Julia Bullock - The Rake's Progress par Simon McBurney (© Pascal Victor)
Ann Trulove, la fiancée de Tom, est la soprano Julia Bullock. Sa vocalité étendue et claire, est à l’aise dans ce rôle qui accumule les chutes et les ascensions mélodiques dans les registres extrêmes, terre bucolique et aigu céleste. À force de vouloir être droite et décidée, elle adopte un jeu d’une simplicité uniforme qui ne parvient pas à la faire évoluer, depuis la tendre promise jusqu’à la femme décidée à sauver l’Amour, en dépit de son aisance à arpenter l’avant-scène avec son sac à dos.
Nick Shadow, ombre du démon, habité par le baryton-basse Kyle Ketelsen, est le personnage improbable qui « déchire » littéralement le cadre scénique et les oreilles du public. Le timbre toujours bien placé, profond sans accent tonitruant, il déroule un anglais net, précis et définitif.
Kyle Ketelsen - The Rake's Progress par Simon McBurney (© Pascal Victor)

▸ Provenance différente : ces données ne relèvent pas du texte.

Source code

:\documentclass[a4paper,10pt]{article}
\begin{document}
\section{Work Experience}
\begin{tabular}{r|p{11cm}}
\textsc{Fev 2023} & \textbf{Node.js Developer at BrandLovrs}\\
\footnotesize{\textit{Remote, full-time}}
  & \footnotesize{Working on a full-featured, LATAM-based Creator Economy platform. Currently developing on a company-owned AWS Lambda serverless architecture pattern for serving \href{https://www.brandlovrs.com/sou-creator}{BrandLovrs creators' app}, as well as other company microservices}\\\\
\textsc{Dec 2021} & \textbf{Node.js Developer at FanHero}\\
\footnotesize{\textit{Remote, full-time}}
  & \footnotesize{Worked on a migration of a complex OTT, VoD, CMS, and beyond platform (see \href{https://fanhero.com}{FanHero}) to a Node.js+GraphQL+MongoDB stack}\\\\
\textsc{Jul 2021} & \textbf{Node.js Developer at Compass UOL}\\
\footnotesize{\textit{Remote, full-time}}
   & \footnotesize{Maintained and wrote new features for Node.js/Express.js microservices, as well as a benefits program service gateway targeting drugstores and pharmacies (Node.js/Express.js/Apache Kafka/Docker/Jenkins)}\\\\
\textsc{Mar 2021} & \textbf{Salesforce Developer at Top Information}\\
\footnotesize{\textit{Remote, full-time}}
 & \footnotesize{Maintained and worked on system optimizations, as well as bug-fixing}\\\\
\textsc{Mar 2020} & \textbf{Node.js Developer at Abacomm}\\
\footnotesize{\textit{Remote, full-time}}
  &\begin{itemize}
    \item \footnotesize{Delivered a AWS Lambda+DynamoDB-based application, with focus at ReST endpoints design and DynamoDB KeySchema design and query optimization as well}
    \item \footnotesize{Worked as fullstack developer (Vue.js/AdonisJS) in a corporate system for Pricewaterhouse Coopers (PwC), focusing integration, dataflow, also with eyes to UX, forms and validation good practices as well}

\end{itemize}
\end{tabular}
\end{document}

Le rôle de Baba la turque, la femme à barbe de Tom, est ici confié au contre-ténor Andrew Watts et non à une mezzo-soprano. Elle est préfigurée par la projection vidéo d’un imagier vertigineux d’un site dont elle serait la rencontre unique. Elle incarne l’autonomie d’un désir qui se prend lui-même pour objet, le geste gratuit d’affirmation de la volonté. Féminisée par son costume et ses accessoires (imaginés par Christina Cunningham), elle se révèle finalement dans sa grandeur d’âme, sa capacité à redonner du sens aux circonstances. Le choix d’un contre-ténor semble ici plus décoratif que vocal. Il ne parvient pas, dans les sorties de son medium, à faire oublier sa virilité. Nous passons ainsi à côté du trouble que peut occasionner la monstruosité que produit la nature.
Sellem, le commissaire priseur, est interprété avec succès par le ténor Alan Oke. Sa voix de bonimenteur, dans la franche déclamation comme dans la séduction de miel, investit commercialement le bric à brac de Baba.
Trulove, le père d’Anne, est le solide baryton-basse David Pittsinger, tandis que son homologue Evan Hughes (ancien artiste du Festival d'Aix-en-Provence) prête sa voix à un Nick Shadow 2 et à un gardien d’asile psychiatrique pétri de douceur et de patiente mansuétude.
Mother Goose, la tenancière de bordel, est assumée par la contralto Hilary Summers, en solide matrone au timbre gourmand, enveloppée d’étoffes étouffantes, préfigurant Baba.
The Rake's Progress par Simon McBurney (© Pascal Victor)
Le Chœur English Voices, efficace, est constamment à l’œuvre. Il se mêle indistinctement, et c’est une autre réussite de mise en scène, aux danseurs, lors des accumulations pyramidales de tentations charnelles, dépoitraillés et rampantes des chorégraphies de Leah Haussman.
Une version épidermique de l’œuvre stravinskienne en somme, sous le signe de la porosité numérique, entre le réel et la représentation, la durée et la fulgurance, le corps et l’âme.